» Aim of the task
Copy the following lines word for word, keeping every line in its original order.

» Input data
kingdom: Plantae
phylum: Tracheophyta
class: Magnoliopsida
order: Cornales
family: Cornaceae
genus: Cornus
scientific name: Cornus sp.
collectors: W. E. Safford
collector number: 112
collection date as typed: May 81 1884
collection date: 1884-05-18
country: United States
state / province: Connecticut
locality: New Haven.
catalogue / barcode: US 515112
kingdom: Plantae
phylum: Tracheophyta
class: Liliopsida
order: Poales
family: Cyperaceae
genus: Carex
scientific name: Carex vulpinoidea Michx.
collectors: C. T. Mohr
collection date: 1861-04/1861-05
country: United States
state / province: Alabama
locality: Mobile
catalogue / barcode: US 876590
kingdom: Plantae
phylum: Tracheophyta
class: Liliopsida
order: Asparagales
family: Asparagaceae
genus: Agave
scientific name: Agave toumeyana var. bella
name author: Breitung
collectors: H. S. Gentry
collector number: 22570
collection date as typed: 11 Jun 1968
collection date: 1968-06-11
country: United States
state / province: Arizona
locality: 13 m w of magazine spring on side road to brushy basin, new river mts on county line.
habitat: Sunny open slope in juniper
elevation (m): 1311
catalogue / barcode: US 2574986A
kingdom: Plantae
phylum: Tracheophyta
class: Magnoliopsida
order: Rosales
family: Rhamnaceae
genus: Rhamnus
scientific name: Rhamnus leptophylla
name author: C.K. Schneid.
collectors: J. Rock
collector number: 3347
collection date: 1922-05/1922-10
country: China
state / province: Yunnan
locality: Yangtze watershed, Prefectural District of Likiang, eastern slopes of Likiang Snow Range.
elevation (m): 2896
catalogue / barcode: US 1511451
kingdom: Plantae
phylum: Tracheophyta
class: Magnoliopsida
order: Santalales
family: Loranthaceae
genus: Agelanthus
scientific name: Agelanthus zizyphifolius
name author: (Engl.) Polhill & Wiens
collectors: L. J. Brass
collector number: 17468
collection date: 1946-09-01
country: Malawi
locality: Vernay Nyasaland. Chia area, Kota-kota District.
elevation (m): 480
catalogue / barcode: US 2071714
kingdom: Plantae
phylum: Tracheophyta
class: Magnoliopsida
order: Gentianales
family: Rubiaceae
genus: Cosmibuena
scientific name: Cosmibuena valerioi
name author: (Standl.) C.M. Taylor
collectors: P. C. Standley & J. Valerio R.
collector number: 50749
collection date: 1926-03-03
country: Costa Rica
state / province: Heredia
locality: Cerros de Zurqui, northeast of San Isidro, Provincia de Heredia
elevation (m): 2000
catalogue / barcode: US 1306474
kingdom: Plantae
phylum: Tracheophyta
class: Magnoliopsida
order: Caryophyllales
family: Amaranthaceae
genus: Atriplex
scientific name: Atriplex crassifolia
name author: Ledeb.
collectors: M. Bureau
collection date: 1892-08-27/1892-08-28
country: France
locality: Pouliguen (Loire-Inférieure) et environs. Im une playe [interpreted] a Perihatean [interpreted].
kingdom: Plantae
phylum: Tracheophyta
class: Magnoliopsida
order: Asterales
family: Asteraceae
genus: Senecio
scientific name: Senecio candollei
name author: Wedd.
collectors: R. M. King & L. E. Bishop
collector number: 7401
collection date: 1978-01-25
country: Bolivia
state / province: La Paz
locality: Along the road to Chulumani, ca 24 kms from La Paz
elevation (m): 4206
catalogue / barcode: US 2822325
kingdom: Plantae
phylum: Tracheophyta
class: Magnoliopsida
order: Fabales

» Task answer
kingdom: Plantae
phylum: Tracheophyta
class: Magnoliopsida
order: Cornales
family: Cornaceae
genus: Cornus
scientific name: Cornus sp.
collectors: W. E. Safford
collector number: 112
collection date as typed: May 81 1884
collection date: 1884-05-18
country: United States
state / province: Connecticut
locality: New Haven.
catalogue / barcode: US 515112
kingdom: Plantae
phylum: Tracheophyta
class: Liliopsida
order: Poales
family: Cyperaceae
genus: Carex
scientific name: Carex vulpinoidea Michx.
collectors: C. T. Mohr
collection date: 1861-04/1861-05
country: United States
state / province: Alabama
locality: Mobile
catalogue / barcode: US 876590
kingdom: Plantae
phylum: Tracheophyta
class: Liliopsida
order: Asparagales
family: Asparagaceae
genus: Agave
scientific name: Agave toumeyana var. bella
name author: Breitung
collectors: H. S. Gentry
collector number: 22570
collection date as typed: 11 Jun 1968
collection date: 1968-06-11
country: United States
state / province: Arizona
locality: 13 m w of magazine spring on side road to brushy basin, new river mts on county line.
habitat: Sunny open slope in juniper
elevation (m): 1311
catalogue / barcode: US 2574986A
kingdom: Plantae
phylum: Tracheophyta
class: Magnoliopsida
order: Rosales
family: Rhamnaceae
genus: Rhamnus
scientific name: Rhamnus leptophylla
name author: C.K. Schneid.
collectors: J. Rock
collector number: 3347
collection date: 1922-05/1922-10
country: China
state / province: Yunnan
locality: Yangtze watershed, Prefectural District of Likiang, eastern slopes of Likiang Snow Range.
elevation (m): 2896
catalogue / barcode: US 1511451
kingdom: Plantae
phylum: Tracheophyta
class: Magnoliopsida
order: Santalales
family: Loranthaceae
genus: Agelanthus
scientific name: Agelanthus zizyphifolius
name author: (Engl.) Polhill & Wiens
collectors: L. J. Brass
collector number: 17468
collection date: 1946-09-01
country: Malawi
locality: Vernay Nyasaland. Chia area, Kota-kota District.
elevation (m): 480
catalogue / barcode: US 2071714
kingdom: Plantae
phylum: Tracheophyta
class: Magnoliopsida
order: Gentianales
family: Rubiaceae
genus: Cosmibuena
scientific name: Cosmibuena valerioi
name author: (Standl.) C.M. Taylor
collectors: P. C. Standley & J. Valerio R.
collector number: 50749
collection date: 1926-03-03
country: Costa Rica
state / province: Heredia
locality: Cerros de Zurqui, northeast of San Isidro, Provincia de Heredia
elevation (m): 2000
catalogue / barcode: US 1306474
kingdom: Plantae
phylum: Tracheophyta
class: Magnoliopsida
order: Caryophyllales
family: Amaranthaceae
genus: Atriplex
scientific name: Atriplex crassifolia
name author: Ledeb.
collectors: M. Bureau
collection date: 1892-08-27/1892-08-28
country: France
locality: Pouliguen (Loire-Inférieure) et environs. Im une playe [interpreted] a Perihatean [interpreted].
kingdom: Plantae
phylum: Tracheophyta
class: Magnoliopsida
order: Asterales
family: Asteraceae
genus: Senecio
scientific name: Senecio candollei
name author: Wedd.
collectors: R. M. King & L. E. Bishop
collector number: 7401
collection date: 1978-01-25
country: Bolivia
state / province: La Paz
locality: Along the road to Chulumani, ca 24 kms from La Paz
elevation (m): 4206
catalogue / barcode: US 2822325
kingdom: Plantae
phylum: Tracheophyta
class: Magnoliopsida
order: Fabales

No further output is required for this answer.